3.8. Discussion and Limitation
While the YOLO11-ARAF model achieves impressive accuracy and other metrics, its parameter size remains larger than typical convolutional models and attention mechanisms. Although knowledge distillation was used in this study for model lightweight improvement, the feature extraction part can still perform model pruning to eliminate redundant feature extraction layers to improve computational efficiency. Model pruning, as well as finding more lightweight distillation student models with different knowledge distillation algorithms, are possible future directions for improvement and extension. A limitation of this study is the use of a single apple variety in our dataset. While this allowed a focused investigation on complex lighting and environmental challenges from the robotic arm’s perspective, it may restrict the model’s generalization capabilities. Specifically, its performance could be affected when encountering other apple varieties with significantly different visual characteristics (e.g., color, shape, texture). Moreover, the model’s applicability to other fruit types is likely limited, as the learned features are inherently apple-specific. Orchard conditions varying with different crop types could also present further generalization challenges. Future research will involve collecting diverse apple samples to retrain the model and expand its feature recognition capabilities.
4. Conclusions
This study introduces an enhanced apple detection model, YOLO11-ARAF, built upon YOLO11n, designed to tackle the challenges of inaccurate detection and limited adaptability in complicated orchard settings. Firstly, we built an apple image dataset for complex orchard environments, and a total of 3942 images were collected. To enhance apple detection in complex backgrounds, the CARConv module was adopted instead of the original C3K2 module. Next, we upgraded the AFGCA module to the AFGCAM attention mechanism, integrated into the Backbone and Neck of the YOLO11 model. The addition of AFGCAM allowed the model to better focus on the global and local information of the feature map, thus improving its feature extraction capability. Finally, the improved model was distilled into the YOLO11n model, boosting the computational speed and efficiency on the image while maintaining higher efficiency.

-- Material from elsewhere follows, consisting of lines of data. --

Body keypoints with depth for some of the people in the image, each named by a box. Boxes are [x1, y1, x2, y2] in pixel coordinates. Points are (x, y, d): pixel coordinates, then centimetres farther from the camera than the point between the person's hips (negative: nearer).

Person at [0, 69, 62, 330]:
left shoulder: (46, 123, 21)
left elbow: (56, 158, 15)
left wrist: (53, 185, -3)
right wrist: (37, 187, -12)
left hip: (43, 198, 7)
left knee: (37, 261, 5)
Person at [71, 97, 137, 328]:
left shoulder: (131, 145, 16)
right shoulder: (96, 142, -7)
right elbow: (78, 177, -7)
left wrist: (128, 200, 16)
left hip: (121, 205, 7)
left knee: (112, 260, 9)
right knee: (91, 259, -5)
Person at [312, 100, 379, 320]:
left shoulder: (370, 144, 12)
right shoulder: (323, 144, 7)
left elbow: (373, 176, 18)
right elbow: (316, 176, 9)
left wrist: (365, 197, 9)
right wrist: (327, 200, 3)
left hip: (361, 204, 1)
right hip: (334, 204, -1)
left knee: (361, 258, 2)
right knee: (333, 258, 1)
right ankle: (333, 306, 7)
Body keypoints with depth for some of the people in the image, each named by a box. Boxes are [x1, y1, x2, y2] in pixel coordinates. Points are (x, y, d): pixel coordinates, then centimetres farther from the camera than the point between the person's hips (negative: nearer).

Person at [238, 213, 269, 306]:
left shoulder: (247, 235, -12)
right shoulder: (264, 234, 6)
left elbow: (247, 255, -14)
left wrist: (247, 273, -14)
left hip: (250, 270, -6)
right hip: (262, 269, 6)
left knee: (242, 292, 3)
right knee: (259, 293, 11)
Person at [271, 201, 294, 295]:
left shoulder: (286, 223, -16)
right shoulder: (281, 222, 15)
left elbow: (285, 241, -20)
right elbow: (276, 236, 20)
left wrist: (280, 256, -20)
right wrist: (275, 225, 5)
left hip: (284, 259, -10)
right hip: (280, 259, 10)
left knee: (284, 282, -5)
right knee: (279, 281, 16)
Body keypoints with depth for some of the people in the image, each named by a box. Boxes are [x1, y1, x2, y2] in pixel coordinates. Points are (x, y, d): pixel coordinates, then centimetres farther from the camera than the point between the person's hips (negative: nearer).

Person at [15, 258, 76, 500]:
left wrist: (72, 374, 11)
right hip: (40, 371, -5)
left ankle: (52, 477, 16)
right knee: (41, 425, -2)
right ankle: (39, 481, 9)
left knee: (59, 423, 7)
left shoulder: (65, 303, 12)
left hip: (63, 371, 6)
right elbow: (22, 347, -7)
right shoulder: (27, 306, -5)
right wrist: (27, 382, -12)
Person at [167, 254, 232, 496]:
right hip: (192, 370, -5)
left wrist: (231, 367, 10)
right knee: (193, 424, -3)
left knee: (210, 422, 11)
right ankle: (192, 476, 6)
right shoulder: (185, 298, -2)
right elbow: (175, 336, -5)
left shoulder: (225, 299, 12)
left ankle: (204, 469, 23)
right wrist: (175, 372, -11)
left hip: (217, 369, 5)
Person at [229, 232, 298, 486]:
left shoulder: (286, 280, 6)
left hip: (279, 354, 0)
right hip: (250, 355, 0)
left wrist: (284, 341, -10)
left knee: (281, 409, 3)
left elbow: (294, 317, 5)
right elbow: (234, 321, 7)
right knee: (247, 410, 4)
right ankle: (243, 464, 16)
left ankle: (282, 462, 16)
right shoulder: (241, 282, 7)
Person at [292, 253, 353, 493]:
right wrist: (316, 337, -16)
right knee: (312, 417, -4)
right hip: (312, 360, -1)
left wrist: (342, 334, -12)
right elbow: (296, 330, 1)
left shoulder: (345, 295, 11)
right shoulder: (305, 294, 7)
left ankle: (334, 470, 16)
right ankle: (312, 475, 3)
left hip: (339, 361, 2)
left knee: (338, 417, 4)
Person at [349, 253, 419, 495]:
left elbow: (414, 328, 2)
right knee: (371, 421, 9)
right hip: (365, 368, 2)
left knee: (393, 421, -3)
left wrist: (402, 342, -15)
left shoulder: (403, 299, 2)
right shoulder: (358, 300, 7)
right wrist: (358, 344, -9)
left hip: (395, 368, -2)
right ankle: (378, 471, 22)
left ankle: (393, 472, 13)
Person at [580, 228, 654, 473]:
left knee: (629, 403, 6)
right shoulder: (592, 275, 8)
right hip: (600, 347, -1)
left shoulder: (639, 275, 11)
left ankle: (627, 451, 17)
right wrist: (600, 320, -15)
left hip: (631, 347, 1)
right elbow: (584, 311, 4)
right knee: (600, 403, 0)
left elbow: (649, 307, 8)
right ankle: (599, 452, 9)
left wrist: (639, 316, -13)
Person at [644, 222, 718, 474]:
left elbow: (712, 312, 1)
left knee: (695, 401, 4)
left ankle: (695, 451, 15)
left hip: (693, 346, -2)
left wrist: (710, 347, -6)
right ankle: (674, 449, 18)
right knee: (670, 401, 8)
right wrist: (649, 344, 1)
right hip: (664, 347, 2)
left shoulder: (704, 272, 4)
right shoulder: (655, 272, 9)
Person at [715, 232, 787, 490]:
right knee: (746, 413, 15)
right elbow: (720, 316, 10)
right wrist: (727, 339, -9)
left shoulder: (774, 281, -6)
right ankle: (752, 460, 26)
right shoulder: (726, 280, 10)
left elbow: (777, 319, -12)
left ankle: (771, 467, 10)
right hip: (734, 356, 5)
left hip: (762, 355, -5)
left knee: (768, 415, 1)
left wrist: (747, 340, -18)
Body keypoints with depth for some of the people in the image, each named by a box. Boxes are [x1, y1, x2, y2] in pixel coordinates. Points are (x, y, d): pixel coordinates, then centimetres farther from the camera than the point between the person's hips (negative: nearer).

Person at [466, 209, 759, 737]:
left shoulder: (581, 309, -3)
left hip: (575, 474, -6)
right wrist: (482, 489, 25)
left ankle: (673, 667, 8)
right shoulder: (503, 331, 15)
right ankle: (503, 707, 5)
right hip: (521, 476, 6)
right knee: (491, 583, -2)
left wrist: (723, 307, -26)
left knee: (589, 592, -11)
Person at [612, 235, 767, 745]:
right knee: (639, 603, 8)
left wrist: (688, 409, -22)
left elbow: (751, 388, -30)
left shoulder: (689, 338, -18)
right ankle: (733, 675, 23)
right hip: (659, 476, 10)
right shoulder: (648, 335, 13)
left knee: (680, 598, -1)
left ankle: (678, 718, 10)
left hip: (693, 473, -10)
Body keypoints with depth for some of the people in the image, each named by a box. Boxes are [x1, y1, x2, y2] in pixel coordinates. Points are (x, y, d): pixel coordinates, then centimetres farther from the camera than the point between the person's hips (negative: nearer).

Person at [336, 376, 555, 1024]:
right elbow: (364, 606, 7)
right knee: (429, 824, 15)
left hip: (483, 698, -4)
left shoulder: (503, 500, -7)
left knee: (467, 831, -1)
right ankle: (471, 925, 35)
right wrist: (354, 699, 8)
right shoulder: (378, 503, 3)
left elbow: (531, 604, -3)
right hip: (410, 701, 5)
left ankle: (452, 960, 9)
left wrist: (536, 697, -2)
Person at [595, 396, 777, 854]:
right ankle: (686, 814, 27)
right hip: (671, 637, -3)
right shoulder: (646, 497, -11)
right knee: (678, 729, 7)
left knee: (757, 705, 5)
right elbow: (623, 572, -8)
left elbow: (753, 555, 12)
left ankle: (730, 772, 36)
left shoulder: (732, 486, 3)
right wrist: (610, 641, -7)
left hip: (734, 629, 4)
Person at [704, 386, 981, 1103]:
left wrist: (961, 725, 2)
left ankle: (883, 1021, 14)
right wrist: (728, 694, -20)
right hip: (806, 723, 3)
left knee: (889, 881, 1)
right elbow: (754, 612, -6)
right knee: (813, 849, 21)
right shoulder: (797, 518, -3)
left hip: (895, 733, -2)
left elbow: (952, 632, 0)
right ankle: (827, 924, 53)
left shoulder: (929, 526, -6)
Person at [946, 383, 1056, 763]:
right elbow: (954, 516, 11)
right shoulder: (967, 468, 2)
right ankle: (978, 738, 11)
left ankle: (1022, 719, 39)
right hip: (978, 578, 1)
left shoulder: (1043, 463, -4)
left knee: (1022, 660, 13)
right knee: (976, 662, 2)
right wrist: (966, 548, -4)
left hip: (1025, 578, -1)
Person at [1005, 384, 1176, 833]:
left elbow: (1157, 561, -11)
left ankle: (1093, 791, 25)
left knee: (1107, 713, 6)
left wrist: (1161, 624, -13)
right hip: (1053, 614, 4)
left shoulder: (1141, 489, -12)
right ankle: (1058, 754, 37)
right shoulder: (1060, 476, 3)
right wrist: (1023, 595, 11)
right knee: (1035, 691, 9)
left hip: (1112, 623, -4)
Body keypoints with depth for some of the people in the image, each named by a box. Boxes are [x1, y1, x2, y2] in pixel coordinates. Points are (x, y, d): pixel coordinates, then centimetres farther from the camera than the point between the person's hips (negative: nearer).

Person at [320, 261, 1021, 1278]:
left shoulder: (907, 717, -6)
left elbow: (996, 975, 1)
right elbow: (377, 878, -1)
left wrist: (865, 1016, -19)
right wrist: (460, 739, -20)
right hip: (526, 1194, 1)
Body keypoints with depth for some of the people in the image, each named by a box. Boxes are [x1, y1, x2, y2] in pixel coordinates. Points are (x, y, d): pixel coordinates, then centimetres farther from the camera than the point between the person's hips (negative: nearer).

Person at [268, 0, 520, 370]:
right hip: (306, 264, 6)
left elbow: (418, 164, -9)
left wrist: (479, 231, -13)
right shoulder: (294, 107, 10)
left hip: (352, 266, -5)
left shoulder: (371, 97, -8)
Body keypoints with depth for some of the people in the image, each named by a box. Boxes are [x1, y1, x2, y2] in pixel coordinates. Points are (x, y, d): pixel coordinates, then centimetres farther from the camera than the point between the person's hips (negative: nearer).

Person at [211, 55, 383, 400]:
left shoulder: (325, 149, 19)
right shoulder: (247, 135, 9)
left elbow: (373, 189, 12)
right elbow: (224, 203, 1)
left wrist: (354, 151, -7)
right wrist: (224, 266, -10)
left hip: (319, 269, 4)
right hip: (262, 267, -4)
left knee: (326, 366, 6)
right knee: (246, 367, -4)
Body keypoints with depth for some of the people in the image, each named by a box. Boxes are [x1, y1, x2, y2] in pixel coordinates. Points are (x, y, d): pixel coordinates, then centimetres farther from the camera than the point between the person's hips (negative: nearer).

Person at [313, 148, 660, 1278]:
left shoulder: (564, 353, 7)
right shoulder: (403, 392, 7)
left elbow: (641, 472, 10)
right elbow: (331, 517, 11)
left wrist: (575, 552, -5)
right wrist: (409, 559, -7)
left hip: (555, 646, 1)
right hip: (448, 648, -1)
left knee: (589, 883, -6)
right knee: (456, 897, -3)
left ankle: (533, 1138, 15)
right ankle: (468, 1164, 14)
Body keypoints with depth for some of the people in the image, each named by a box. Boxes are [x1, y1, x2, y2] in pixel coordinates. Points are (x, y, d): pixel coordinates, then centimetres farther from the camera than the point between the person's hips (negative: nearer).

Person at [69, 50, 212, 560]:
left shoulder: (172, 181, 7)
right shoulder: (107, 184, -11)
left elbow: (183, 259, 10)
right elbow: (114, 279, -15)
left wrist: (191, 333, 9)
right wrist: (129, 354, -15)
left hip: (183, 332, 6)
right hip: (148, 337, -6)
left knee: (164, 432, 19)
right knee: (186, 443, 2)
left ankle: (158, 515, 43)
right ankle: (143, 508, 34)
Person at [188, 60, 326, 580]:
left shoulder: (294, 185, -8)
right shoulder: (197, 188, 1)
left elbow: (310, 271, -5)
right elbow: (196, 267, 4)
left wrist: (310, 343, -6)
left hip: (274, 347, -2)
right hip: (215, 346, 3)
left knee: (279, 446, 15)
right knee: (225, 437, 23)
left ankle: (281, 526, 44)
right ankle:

The results of the experiments highlight that the accuracy, Recall, mAP@50 and mAP@50:95 values of the YOLO11-ARAF model are 89.4%, 86%, 92.3%, and 64.4%, respectively, which are 0.3%, 1.1%, 0.72%, and 2% higher than YOLO11, respectively. The improved model distills into the original model with 0.1M lower parameters and doubled FPS, which enables fast and accurate apple detection in complex orchard environments with limited computational resources. The lightweight algorithm developed in this study can serve as a valuable reference for real-time orchard-picking robot operations within the apple-detection domain.